Kind of the reverse of what's happened with Marston's, Jennings, Ringwood, et al.

(PS. you didn't want to talk about the meaning of craft beer in these comments, did you? If everyone's bored with it, why don't they ignore it?)

Anonymous said...

Best of luck convincing Lees.

Tandleman said...

Boak and Bailey: No I didn't, but it is an itch some want to scratch.

Anon: Man up and put a name to yourself.

StringersBeer said...

I'm not suggesting it's all about us guys. I think t'would have been better "journalism" (define?) is all. If someone's writing a piece that quotes large businesses saying (repeatedly) this isn't about using our access to capital, market, and cross-subsidy to hammer the little guy (I paraphrase), then some balancing opinions might have been appropriate. You know?

rabidbarfly said...

Tandleman 'an itch some want to scratch'...they must be pretty scabby by now then....

Mark, Real-Ale-Reviews.com said...

I must apologise for saying the c'c word. As Peter says , I meant microbreweries. I don't even dare ask myself what 'the other' phrase means.

Neville Grundy said...

"Craft beer means bugger all in Britain": I assumed John Clarke meant that there is no generally accepted definition of craft beer in Britain, not that the phrase was utterly devoid of meaning. But a term whose meaning changes depending upon the eye of the beholder isn't much use.

Sat In A Pub said...

The ancient sages say "craft beer is in the eye of the beholder",

Professor Pie-Tin said...

@Tyson, ancient Chinese proverb say " man who goes to bed with sex problem on brain wakes up with solution in hand. "
Ah,so.

Professor Pie-Tin said...

Reading this makes me feel a bit sorry for old Tandleman.
He strays into foreign territory of craft - nay,even keg beer - on a positive note and gets a crap-load of abuse from the Oregon brewery-wannabes by way of thanks.
You can't win,old cock.
Wahaay !

John Clarke said...

Nev - precisely. I think the best definition I have had was something along the lines of it being undefinable except in the context in which it is used (and, I would add, arguably in the context of the person using it). It means about as much as "traditional" and we all know how used and abused that word has been over the years.

py0 said...

I think most people who use the term "craft beer" just mean any strongly flavoured, unusual or interesting beer that doesn't fit into the real ale category. So its almost certainly keg beer.

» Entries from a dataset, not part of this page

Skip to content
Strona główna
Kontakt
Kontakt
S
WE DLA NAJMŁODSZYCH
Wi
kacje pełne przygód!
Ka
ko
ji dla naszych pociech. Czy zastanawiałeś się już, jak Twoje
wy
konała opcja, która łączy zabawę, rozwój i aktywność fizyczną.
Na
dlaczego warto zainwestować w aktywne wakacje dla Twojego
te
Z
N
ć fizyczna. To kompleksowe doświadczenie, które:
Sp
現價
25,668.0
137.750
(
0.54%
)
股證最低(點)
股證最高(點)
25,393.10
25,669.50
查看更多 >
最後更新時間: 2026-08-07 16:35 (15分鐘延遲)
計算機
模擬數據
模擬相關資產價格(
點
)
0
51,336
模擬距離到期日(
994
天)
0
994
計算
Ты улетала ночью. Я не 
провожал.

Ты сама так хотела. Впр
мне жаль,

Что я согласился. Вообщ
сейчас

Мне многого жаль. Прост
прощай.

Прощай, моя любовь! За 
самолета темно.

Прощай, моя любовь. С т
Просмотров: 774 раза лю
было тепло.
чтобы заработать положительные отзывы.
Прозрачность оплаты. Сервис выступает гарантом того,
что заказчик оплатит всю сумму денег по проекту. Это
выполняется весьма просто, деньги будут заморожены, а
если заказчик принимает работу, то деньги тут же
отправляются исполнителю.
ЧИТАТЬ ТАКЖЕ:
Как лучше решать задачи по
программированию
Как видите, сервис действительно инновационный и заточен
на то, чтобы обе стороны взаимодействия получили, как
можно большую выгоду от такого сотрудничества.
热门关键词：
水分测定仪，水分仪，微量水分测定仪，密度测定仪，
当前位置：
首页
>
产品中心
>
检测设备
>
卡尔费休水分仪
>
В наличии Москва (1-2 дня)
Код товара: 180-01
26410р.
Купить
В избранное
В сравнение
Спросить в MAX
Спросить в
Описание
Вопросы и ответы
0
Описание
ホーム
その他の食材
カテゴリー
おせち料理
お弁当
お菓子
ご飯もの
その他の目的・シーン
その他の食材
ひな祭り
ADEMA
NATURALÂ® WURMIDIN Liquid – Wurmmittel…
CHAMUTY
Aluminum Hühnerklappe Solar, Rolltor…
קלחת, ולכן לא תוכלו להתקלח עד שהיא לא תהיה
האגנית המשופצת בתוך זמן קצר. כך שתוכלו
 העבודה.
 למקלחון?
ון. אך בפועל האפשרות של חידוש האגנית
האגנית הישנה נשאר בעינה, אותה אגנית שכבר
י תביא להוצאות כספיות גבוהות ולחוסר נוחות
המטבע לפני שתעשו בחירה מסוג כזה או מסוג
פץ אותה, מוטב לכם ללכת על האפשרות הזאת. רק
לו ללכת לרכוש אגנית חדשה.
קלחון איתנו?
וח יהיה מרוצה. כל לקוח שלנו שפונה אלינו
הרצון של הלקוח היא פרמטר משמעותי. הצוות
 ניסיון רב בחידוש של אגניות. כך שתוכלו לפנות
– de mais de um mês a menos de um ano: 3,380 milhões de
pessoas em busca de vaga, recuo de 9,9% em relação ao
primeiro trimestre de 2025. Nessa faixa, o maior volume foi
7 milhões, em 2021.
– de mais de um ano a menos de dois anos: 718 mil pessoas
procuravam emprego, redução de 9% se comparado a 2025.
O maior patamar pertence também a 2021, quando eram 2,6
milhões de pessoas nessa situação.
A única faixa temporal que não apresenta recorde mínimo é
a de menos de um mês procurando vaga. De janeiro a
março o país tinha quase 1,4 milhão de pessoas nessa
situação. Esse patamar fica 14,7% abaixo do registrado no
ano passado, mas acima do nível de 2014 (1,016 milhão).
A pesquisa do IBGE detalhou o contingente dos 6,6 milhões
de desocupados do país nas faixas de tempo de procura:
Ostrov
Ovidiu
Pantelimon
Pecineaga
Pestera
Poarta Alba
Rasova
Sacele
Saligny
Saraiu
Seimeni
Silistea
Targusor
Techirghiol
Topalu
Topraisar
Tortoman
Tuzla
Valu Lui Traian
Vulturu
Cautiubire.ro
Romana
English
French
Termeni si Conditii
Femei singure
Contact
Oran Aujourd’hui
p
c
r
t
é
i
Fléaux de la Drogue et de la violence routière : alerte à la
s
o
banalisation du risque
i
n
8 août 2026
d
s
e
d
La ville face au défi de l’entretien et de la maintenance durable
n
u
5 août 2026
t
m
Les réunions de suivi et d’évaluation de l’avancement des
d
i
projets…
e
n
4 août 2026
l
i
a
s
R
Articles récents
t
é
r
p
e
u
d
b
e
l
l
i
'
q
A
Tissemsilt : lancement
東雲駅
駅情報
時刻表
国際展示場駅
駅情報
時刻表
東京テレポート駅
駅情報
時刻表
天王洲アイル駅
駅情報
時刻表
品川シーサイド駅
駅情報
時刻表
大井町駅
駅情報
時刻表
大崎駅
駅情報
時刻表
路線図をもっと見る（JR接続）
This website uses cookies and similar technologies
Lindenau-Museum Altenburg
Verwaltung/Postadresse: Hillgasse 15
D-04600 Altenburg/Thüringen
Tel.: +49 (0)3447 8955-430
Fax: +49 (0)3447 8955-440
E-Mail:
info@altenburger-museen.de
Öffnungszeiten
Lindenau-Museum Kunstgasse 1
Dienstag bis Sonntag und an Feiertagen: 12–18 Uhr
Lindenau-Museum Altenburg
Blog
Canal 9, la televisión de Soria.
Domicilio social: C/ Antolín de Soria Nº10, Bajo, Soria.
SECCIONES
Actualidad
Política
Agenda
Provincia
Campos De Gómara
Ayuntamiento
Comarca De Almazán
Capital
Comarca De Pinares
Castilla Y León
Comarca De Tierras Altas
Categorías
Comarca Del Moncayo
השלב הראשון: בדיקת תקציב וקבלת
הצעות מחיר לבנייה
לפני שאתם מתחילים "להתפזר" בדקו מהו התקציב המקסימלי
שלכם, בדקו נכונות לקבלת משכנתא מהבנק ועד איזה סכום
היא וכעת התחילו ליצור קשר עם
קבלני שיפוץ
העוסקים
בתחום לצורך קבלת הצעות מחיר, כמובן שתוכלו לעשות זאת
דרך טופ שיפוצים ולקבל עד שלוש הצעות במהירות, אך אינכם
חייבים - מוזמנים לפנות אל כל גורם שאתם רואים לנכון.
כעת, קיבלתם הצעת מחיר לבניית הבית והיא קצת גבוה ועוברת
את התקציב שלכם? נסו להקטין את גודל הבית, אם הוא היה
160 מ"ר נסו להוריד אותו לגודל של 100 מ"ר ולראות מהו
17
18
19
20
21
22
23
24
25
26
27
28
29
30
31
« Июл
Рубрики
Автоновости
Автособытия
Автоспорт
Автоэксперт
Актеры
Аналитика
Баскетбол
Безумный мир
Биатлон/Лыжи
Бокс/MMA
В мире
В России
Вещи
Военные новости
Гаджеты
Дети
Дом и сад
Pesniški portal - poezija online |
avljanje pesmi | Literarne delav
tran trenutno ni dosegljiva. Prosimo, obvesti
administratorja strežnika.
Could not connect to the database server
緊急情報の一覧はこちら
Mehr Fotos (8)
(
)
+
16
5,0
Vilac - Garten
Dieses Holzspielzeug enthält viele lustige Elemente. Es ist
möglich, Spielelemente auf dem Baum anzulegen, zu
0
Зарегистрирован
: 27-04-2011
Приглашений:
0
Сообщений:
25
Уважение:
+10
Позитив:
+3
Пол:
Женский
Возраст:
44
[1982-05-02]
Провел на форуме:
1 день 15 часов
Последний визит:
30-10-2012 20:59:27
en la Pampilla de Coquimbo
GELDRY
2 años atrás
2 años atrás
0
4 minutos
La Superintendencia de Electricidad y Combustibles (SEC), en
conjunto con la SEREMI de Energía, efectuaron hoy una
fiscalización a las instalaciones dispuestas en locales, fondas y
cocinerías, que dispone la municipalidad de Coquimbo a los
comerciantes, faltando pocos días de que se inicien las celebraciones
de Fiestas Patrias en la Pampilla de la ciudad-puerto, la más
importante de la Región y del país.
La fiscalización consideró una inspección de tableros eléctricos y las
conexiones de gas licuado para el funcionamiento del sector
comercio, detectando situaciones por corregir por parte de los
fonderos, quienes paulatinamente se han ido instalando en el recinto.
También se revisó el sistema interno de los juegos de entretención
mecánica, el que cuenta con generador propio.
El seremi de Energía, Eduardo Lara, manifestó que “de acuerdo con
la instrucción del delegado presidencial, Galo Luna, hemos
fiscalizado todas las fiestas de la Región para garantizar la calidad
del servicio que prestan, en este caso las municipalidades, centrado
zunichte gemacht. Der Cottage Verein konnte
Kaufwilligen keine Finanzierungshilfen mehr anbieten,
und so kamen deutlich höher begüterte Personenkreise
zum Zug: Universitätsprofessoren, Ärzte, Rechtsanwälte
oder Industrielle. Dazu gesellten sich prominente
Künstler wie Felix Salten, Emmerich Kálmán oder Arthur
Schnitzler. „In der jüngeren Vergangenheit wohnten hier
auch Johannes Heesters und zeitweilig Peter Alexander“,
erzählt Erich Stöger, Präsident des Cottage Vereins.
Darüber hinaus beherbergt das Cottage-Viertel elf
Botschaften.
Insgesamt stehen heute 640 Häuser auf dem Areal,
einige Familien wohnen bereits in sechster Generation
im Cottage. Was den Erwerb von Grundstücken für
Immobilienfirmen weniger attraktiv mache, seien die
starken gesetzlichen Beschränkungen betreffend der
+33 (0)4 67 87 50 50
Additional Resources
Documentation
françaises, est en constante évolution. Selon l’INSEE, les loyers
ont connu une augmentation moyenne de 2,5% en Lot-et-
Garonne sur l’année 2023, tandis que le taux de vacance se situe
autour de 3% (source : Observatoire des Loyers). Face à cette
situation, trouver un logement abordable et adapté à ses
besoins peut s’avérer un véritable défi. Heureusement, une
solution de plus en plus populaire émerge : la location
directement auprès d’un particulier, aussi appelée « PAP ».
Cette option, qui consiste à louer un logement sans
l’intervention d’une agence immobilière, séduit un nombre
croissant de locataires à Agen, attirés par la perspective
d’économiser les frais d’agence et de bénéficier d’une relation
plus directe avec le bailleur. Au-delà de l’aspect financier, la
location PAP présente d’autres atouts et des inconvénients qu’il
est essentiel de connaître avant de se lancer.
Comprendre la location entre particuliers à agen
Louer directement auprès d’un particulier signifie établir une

It probably is more of an U35s thing, yes, because anyone over 35 generally either a) already likes real ale and isn't about to change his mind, or b) isn't really interested in beer at all.

U35s tend to be a bit more ambivalent about the whole cask/keg debate and want to drink something with a bit more flavour than the lager they drank as a student, but aren't quite ready to make the leap onto "pongy ale" quite yet.